Japan’s sacred and ancient sport of sumo wrestling is said to have suffered a "major setback" after a former stablemaster admitted torturing one of his assistants - including forcing him to eat a whole tub of the notoriously hot wasabi paste.
Kazuyuki Yamamura - who, at one time, headed the stable of record-breaking Mongolian sumo wrestler Hakuho Sho - also admitted to a court that he stuffed a towel into his assistant's mouth and beat him with a baseball bat, reported the Nikkan Sports newspaper.
The paper also added that the former sportsman justified the abuse by blaming his personal assistant and driver for making mistakes when he went grocery shopping for him - and for not speaking clearly.
Other alleged abuse also took place which reportedly saw Yamamura slam the 31-year-old man’s fingers, elbows, knees, and ankles with either the bat or a hammer, and pricking a needle under his fingernails.
Nikkan Sports added that Yamamura allegedly threatened to crush the assistant's testicles, bore an eyeball, and break his teeth.
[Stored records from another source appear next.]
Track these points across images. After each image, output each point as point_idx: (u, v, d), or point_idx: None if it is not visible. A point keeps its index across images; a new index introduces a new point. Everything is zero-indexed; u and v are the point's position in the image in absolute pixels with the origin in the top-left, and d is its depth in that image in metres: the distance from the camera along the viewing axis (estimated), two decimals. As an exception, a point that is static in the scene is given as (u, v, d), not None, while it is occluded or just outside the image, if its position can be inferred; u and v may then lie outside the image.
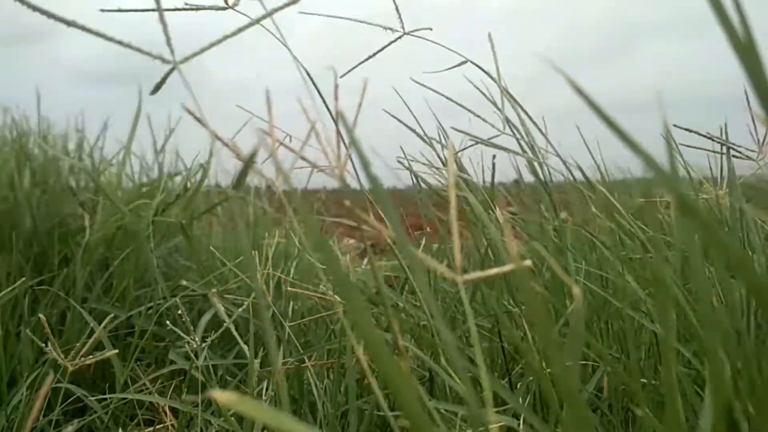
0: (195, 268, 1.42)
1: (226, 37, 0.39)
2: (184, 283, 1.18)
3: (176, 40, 0.36)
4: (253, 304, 0.90)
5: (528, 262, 0.32)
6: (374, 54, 0.62)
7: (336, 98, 0.42)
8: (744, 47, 0.24)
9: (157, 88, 0.40)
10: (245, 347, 0.80)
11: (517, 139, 0.82)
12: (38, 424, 0.86)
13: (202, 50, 0.38)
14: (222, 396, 0.19)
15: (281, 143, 0.43)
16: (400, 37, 0.64)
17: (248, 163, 0.35)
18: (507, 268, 0.33)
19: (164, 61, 0.36)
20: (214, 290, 0.96)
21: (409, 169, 0.83)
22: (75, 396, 0.88)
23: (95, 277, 1.31)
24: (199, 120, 0.41)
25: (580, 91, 0.24)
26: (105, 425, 0.88)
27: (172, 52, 0.36)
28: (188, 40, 0.46)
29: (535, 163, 0.86)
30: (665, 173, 0.24)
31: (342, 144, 0.39)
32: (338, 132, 0.34)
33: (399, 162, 0.84)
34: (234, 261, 1.18)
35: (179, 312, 0.81)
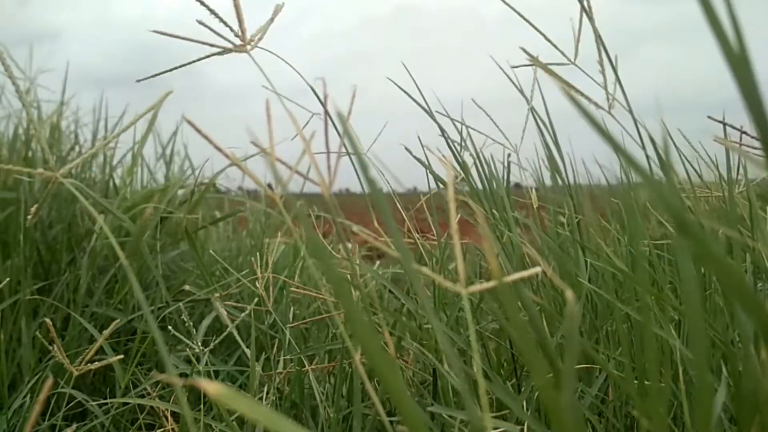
0: (197, 273, 1.42)
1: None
2: (186, 288, 1.18)
3: (170, 43, 0.36)
4: (255, 308, 0.89)
5: (538, 269, 0.32)
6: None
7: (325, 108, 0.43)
8: (736, 57, 0.23)
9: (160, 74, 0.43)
10: (247, 351, 0.80)
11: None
12: (39, 428, 0.85)
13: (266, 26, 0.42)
14: (211, 387, 0.18)
15: (278, 159, 0.43)
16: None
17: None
18: (521, 274, 0.32)
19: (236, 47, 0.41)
20: (216, 295, 0.96)
21: (432, 167, 0.84)
22: (76, 400, 0.88)
23: (97, 280, 1.31)
24: (198, 131, 0.42)
25: (571, 96, 0.24)
26: (106, 430, 0.87)
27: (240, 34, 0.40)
28: (184, 44, 0.47)
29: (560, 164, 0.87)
30: (659, 185, 0.24)
31: (333, 151, 0.40)
32: (327, 145, 0.34)
33: (417, 159, 0.85)
34: (234, 265, 1.18)
35: (182, 317, 0.81)
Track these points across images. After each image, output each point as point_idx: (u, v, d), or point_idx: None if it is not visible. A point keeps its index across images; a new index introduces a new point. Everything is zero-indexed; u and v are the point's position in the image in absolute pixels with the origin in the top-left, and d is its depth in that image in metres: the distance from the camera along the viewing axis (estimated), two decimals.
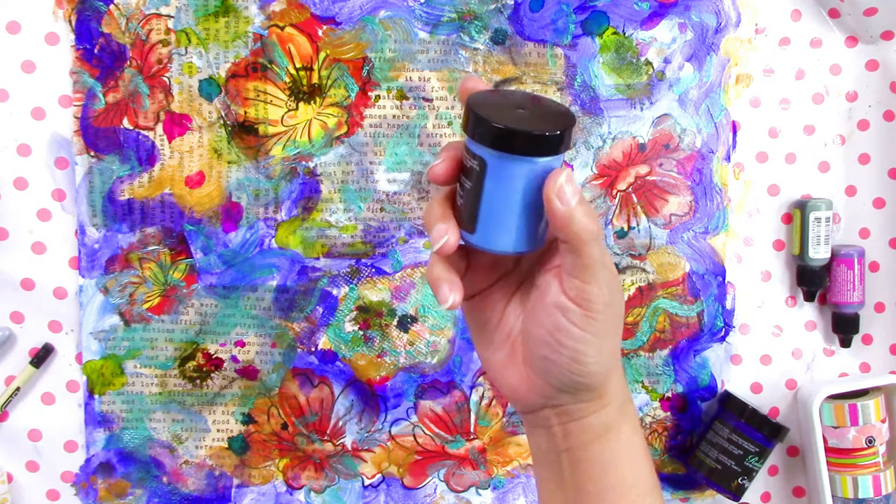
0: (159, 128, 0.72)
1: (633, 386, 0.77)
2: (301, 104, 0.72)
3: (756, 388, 0.79)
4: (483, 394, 0.76)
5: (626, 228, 0.76)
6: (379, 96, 0.73)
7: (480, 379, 0.76)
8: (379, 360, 0.75)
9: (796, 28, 0.76)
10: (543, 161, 0.42)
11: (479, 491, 0.77)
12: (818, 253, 0.76)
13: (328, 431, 0.75)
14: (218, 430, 0.75)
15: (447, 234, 0.42)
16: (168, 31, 0.71)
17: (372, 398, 0.75)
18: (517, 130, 0.41)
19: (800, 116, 0.77)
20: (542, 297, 0.43)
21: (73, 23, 0.70)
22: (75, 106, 0.71)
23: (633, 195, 0.76)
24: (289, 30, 0.71)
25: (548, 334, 0.43)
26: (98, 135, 0.71)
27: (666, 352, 0.77)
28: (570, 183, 0.41)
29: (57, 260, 0.72)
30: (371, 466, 0.76)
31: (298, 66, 0.72)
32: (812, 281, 0.76)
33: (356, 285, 0.74)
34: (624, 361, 0.77)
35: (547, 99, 0.46)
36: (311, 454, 0.76)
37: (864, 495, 0.74)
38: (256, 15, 0.71)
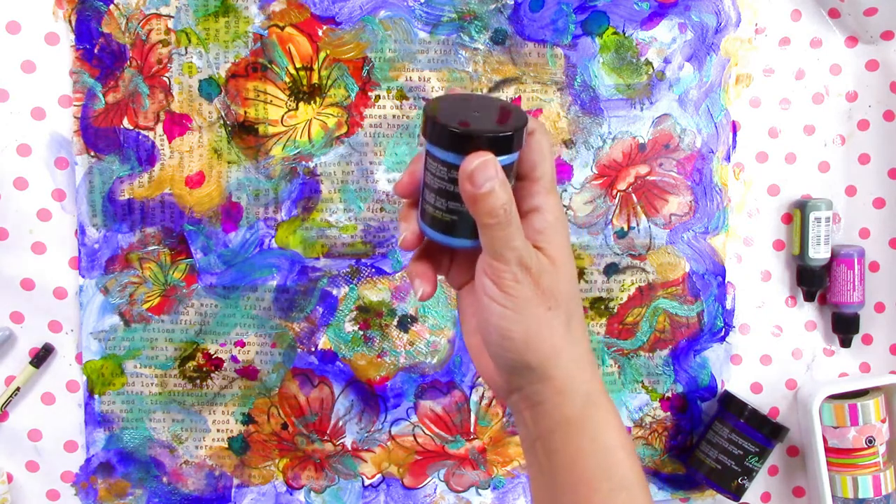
0: (159, 128, 0.72)
1: (633, 386, 0.77)
2: (301, 104, 0.72)
3: (756, 388, 0.79)
4: (483, 394, 0.76)
5: (626, 228, 0.76)
6: (379, 96, 0.73)
7: (480, 379, 0.76)
8: (379, 360, 0.75)
9: (796, 28, 0.76)
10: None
11: (479, 491, 0.77)
12: (818, 253, 0.76)
13: (328, 431, 0.75)
14: (218, 430, 0.75)
15: (422, 287, 0.47)
16: (168, 31, 0.71)
17: (372, 398, 0.75)
18: (450, 130, 0.43)
19: (800, 116, 0.77)
20: (473, 282, 0.46)
21: (73, 23, 0.70)
22: (75, 106, 0.71)
23: (633, 195, 0.76)
24: (289, 30, 0.71)
25: (482, 318, 0.45)
26: (98, 135, 0.71)
27: (666, 352, 0.77)
28: (485, 169, 0.42)
29: (57, 260, 0.72)
30: (371, 466, 0.76)
31: (298, 66, 0.72)
32: (812, 281, 0.76)
33: (356, 285, 0.74)
34: (624, 361, 0.77)
35: (504, 103, 0.47)
36: (311, 454, 0.76)
37: (864, 495, 0.74)
38: (256, 15, 0.71)
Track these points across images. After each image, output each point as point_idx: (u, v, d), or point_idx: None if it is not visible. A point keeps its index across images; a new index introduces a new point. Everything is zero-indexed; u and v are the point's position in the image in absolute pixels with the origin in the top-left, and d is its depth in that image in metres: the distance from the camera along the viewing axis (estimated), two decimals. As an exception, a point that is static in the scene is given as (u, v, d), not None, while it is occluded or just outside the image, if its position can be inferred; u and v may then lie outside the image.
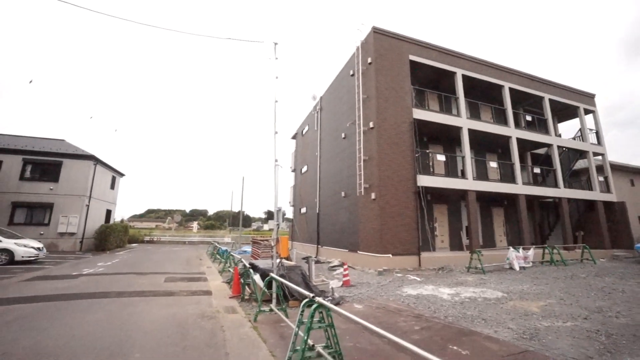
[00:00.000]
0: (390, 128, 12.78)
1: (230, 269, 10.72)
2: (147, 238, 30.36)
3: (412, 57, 14.16)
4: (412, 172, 12.62)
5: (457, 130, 14.44)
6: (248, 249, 17.66)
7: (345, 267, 9.54)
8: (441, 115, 14.11)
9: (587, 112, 19.70)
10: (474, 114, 16.67)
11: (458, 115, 14.55)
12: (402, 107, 13.30)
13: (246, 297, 7.06)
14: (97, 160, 19.83)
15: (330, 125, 17.81)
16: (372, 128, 12.80)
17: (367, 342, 4.39)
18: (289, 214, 25.03)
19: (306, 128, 22.81)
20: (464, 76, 15.23)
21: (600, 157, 19.21)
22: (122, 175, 25.40)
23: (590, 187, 18.06)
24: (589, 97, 20.02)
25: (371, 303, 6.85)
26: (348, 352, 3.91)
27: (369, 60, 13.55)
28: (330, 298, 6.96)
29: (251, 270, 6.87)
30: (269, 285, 5.93)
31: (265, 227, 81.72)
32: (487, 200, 16.49)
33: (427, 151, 14.58)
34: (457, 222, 15.07)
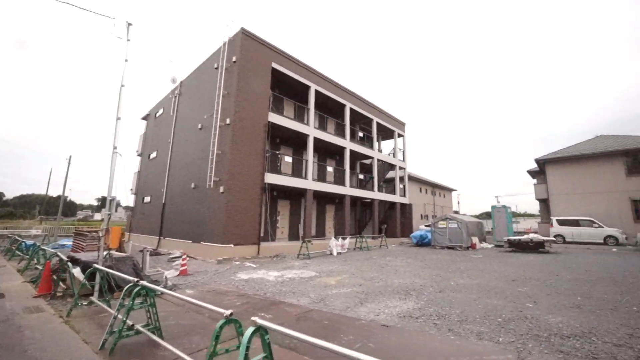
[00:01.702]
0: (245, 127, 13.64)
1: (38, 266, 9.10)
2: None
3: (275, 65, 15.45)
4: (260, 170, 13.93)
5: (305, 136, 16.75)
6: (68, 242, 14.93)
7: (184, 257, 9.88)
8: (293, 122, 16.04)
9: (399, 135, 26.30)
10: (322, 124, 19.63)
11: (307, 124, 16.89)
12: (259, 108, 14.39)
13: (59, 295, 6.46)
14: None
15: (188, 113, 17.16)
16: (228, 124, 13.33)
17: (190, 319, 5.06)
18: (132, 202, 22.28)
19: (161, 111, 20.91)
20: (316, 91, 17.73)
21: (402, 171, 26.09)
22: None
23: (394, 192, 24.37)
24: (402, 124, 26.79)
25: (203, 288, 7.59)
26: (170, 329, 4.39)
27: (234, 58, 13.96)
28: (162, 286, 7.27)
29: (69, 264, 6.35)
30: (90, 278, 5.73)
31: (97, 216, 68.00)
32: (324, 198, 19.82)
33: (277, 152, 16.29)
34: (297, 215, 17.52)
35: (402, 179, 26.00)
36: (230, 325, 2.63)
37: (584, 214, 21.33)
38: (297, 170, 17.37)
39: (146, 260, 9.51)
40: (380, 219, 22.87)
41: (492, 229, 20.96)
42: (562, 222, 20.85)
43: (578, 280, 8.24)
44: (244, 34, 14.22)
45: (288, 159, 16.43)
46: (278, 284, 8.13)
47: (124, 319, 3.66)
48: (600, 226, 19.45)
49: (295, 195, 17.48)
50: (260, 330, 2.38)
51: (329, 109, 20.45)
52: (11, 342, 4.03)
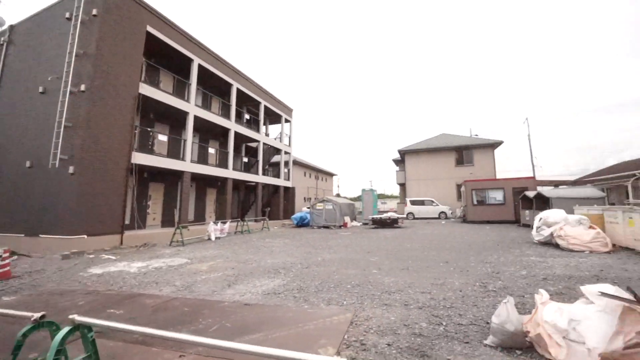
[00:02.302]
0: (107, 97, 11.69)
1: None
2: None
3: (151, 29, 13.54)
4: (127, 149, 12.32)
5: (184, 114, 15.50)
6: None
7: (5, 255, 8.05)
8: (171, 97, 14.58)
9: (287, 120, 27.18)
10: (206, 103, 18.48)
11: (188, 100, 15.63)
12: (128, 77, 12.50)
13: None
14: None
15: (23, 69, 13.35)
16: (82, 91, 11.13)
17: None
18: None
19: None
20: (201, 66, 16.47)
21: (288, 155, 27.25)
22: None
23: (278, 176, 25.33)
24: (289, 110, 27.71)
25: (33, 291, 6.42)
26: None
27: (95, 11, 11.54)
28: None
29: None
30: None
31: None
32: (205, 181, 19.01)
33: (149, 129, 14.65)
34: (172, 200, 16.34)
35: (287, 163, 27.15)
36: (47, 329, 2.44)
37: (428, 196, 27.14)
38: (174, 151, 16.05)
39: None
40: (264, 202, 23.52)
41: (361, 209, 24.45)
42: (413, 202, 26.07)
43: (414, 248, 10.46)
44: (108, -16, 11.89)
45: (163, 138, 14.98)
46: (140, 276, 7.61)
47: None
48: (437, 204, 25.28)
49: (170, 178, 16.18)
50: (81, 329, 2.27)
51: (215, 88, 19.37)
52: None
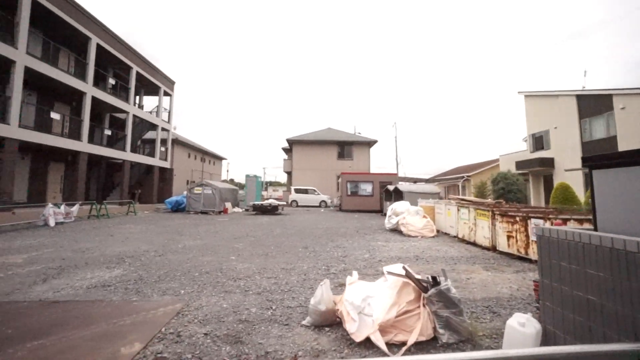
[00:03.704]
0: None
1: None
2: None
3: None
4: None
5: (8, 61, 11.79)
6: None
7: None
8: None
9: (167, 94, 24.08)
10: (48, 53, 14.50)
11: (13, 43, 11.91)
12: None
13: None
14: None
15: None
16: None
17: None
18: None
19: None
20: (39, 4, 12.74)
21: (166, 133, 24.30)
22: None
23: (153, 154, 22.34)
24: (171, 83, 24.63)
25: None
26: None
27: None
28: None
29: None
30: None
31: None
32: (47, 154, 15.13)
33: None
34: (-11, 174, 12.40)
35: (164, 141, 24.21)
36: None
37: (312, 185, 28.58)
38: (-8, 110, 12.12)
39: None
40: (132, 182, 20.40)
41: (244, 195, 23.95)
42: (297, 191, 26.97)
43: (283, 234, 10.70)
44: None
45: (-31, 90, 11.04)
46: None
47: None
48: (318, 194, 26.85)
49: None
50: None
51: (65, 38, 15.42)
52: None
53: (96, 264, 6.41)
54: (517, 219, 6.94)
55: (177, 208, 19.48)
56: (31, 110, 14.05)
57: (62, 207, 12.70)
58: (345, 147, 30.65)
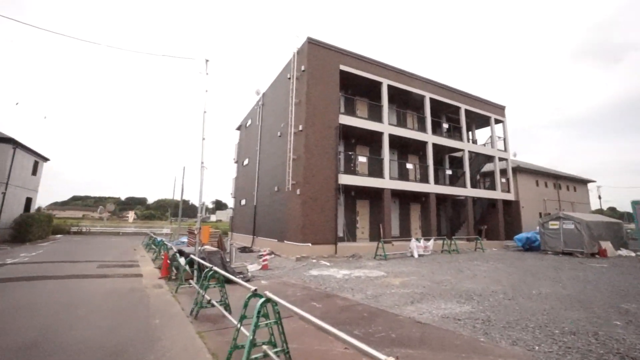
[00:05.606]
0: (317, 131, 14.25)
1: (162, 257, 11.60)
2: (74, 229, 28.29)
3: (343, 67, 15.69)
4: (334, 172, 14.27)
5: (379, 135, 16.35)
6: (186, 239, 18.40)
7: (266, 253, 11.00)
8: (365, 121, 15.89)
9: (497, 121, 22.83)
10: (401, 120, 18.77)
11: (381, 121, 16.44)
12: (330, 112, 14.81)
13: (173, 278, 8.17)
14: (16, 144, 18.49)
15: (270, 122, 18.94)
16: (301, 131, 14.19)
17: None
18: (231, 205, 25.72)
19: (249, 122, 23.63)
20: (389, 86, 17.14)
21: (504, 162, 22.47)
22: (46, 160, 23.59)
23: (494, 187, 21.23)
24: (500, 109, 23.20)
25: (276, 280, 8.41)
26: (234, 305, 5.01)
27: (303, 67, 14.84)
28: (242, 276, 8.36)
29: (177, 254, 8.06)
30: (190, 265, 7.25)
31: (213, 217, 77.20)
32: (408, 197, 18.82)
33: (350, 153, 16.38)
34: (377, 215, 17.12)
35: (504, 171, 22.44)
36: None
37: None
38: (374, 169, 17.03)
39: (232, 254, 11.02)
40: (477, 218, 20.27)
41: (634, 231, 16.02)
42: None
43: None
44: (310, 42, 14.93)
45: (362, 159, 16.32)
46: (342, 281, 8.26)
47: (203, 295, 4.86)
48: None
49: (374, 195, 17.18)
50: (271, 302, 3.08)
51: (407, 103, 19.43)
52: (142, 302, 5.98)
53: (448, 297, 6.58)
54: None
55: (530, 246, 16.59)
56: (394, 165, 18.37)
57: (422, 241, 14.72)
58: None
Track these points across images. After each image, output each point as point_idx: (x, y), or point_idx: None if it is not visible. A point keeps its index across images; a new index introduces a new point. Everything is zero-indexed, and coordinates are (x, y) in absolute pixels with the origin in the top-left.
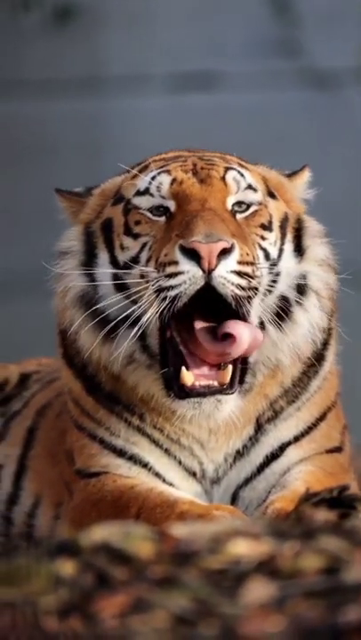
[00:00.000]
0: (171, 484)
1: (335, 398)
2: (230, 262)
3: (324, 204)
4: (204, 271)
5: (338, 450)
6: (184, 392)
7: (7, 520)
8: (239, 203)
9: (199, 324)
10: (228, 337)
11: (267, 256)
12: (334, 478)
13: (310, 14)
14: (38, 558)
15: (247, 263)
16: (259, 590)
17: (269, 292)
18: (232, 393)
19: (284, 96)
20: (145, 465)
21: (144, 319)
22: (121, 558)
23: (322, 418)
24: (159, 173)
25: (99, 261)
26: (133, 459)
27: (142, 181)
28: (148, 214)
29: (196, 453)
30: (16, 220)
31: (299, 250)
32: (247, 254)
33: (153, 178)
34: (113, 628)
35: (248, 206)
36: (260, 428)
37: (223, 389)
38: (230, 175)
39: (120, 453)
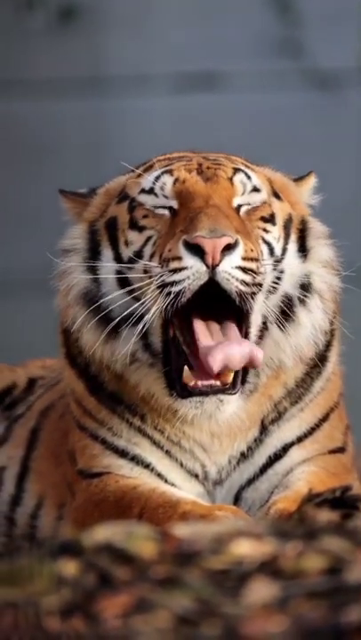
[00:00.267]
0: (173, 485)
1: (338, 399)
2: (235, 258)
3: (325, 205)
4: (207, 266)
5: (341, 450)
6: (186, 391)
7: (10, 521)
8: (244, 204)
9: (198, 324)
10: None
11: (271, 251)
12: (337, 479)
13: (313, 15)
14: (41, 558)
15: (251, 259)
16: (261, 590)
17: (273, 290)
18: (234, 393)
19: (287, 96)
20: (147, 466)
21: (147, 316)
22: (123, 558)
23: (325, 419)
24: (163, 173)
25: (102, 259)
26: (135, 459)
27: (146, 181)
28: (154, 210)
29: (198, 456)
30: (17, 220)
31: (303, 250)
32: (251, 250)
33: (157, 178)
34: (115, 628)
35: (251, 205)
36: (264, 429)
37: (226, 389)
38: (238, 177)
39: (122, 454)
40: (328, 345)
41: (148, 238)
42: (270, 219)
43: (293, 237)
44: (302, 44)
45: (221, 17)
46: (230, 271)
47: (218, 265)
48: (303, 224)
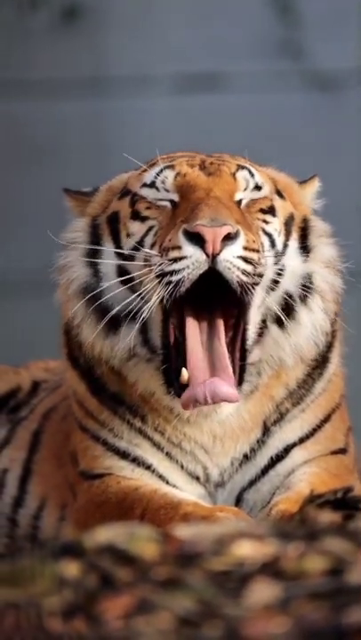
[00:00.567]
0: (174, 487)
1: (340, 400)
2: (236, 248)
3: (326, 204)
4: (208, 255)
5: (342, 451)
6: (184, 390)
7: (12, 522)
8: (245, 199)
9: (190, 322)
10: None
11: (272, 243)
12: (339, 480)
13: (313, 15)
14: (43, 559)
15: (253, 250)
16: (263, 591)
17: (274, 287)
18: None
19: (287, 97)
20: (148, 467)
21: (146, 306)
22: (125, 559)
23: (326, 420)
24: (164, 168)
25: (103, 253)
26: (137, 461)
27: (148, 175)
28: (155, 202)
29: (200, 458)
30: (17, 220)
31: (305, 249)
32: (253, 242)
33: (158, 172)
34: (117, 629)
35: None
36: (266, 430)
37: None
38: (242, 173)
39: (123, 455)
40: (329, 346)
41: (150, 228)
42: (270, 210)
43: (295, 236)
44: (303, 45)
45: (222, 18)
46: (232, 260)
47: (218, 254)
48: (305, 222)
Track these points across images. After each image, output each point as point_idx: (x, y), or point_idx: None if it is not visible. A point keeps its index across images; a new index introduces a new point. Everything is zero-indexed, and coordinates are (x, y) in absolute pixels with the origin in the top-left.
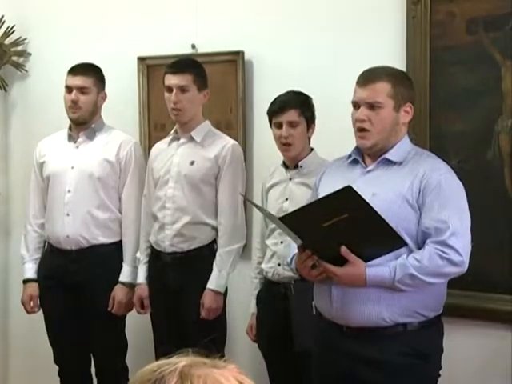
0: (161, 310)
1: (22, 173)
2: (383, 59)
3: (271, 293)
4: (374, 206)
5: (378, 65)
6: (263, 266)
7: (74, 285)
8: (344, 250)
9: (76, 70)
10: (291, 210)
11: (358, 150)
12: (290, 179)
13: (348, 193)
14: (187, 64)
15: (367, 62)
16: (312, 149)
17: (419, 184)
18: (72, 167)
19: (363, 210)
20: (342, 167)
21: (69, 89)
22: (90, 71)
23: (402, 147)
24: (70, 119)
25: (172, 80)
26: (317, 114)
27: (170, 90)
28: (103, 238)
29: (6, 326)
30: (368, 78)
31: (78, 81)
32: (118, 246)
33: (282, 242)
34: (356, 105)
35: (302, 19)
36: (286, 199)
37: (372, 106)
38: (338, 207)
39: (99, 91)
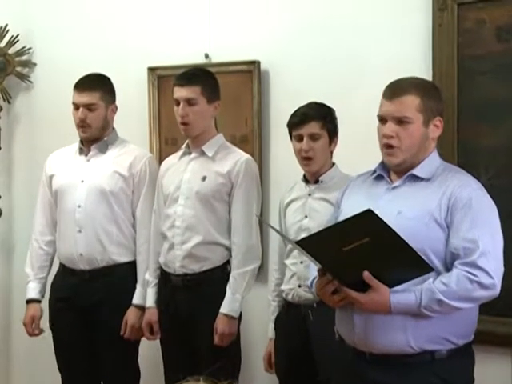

Yamamura, 45, was originally arrested by Tokyo police in September on suspicion of assaulting his assistant, who has never been named. Speaking with Nippon News Network TV, the unidentified assistant described how the abuse started earlier this year.
He said he felt unable to immediately report it out of consideration for Sho, but was forced to give in because the abuse was "intolerable".
Sho, a 30-year-old yokozuna - the sport’s highest-ranking grand champion, extended his Emperor’s Cup winning record to 35 in July this year, overtaking the record holder at the time, Taiho, who held it for 32 bouts.
Once Yamamura’s abuse allegations came to light, the Japan Sumo Association expelled him from the sport last month. The Tokyo District Court has not commented on the case, despite being contacted by AFP.
According to The Japan Times, the world of Japanese sumo has been "shaken by a series of scandals", including the 2007 death of a 17-year-old sumo wrestler which was said to be caused by abuse during a hazing ritual in training. The site also said there had been reports of illegal gambling on baseball as well as match-fixing.
The Japan Sumo Association and the British Sumo Federation have yet to respond to The Independent’s request for comment.